ABOUT THIS TASK:
Look through the material below for "UltraInstinct". Copy every line that contains it.

*** SUPPLIED RECORDS Section Begins ***

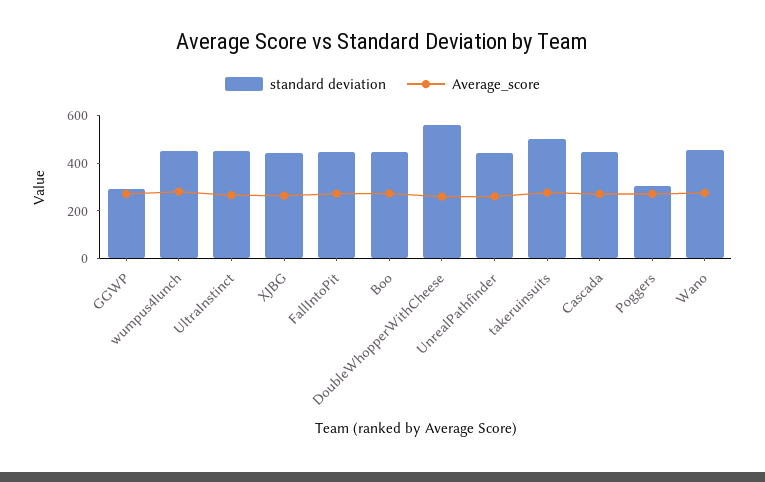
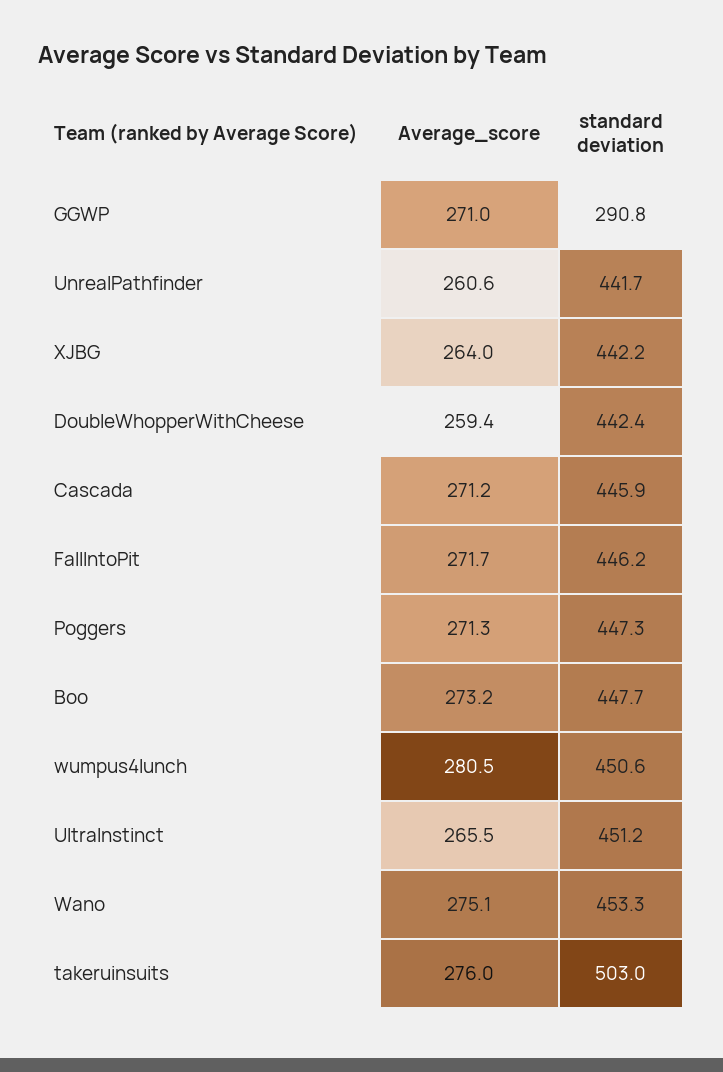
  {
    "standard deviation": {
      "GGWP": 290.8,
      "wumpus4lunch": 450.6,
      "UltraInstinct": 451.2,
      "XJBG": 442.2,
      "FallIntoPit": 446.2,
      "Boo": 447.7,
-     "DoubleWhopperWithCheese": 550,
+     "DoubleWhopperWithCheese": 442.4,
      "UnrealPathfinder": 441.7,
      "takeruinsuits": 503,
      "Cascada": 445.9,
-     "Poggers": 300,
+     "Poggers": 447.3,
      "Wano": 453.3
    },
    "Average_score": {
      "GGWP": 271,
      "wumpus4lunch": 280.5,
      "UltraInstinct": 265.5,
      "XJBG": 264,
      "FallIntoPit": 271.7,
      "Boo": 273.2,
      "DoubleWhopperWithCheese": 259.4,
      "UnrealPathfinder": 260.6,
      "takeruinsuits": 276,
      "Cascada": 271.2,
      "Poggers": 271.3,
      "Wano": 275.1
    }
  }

*** SUPPLIED RECORDS Section Ends ***

PROBLEM SOLUTION:
      "UltraInstinct": 451.2,
      "UltraInstinct": 265.5,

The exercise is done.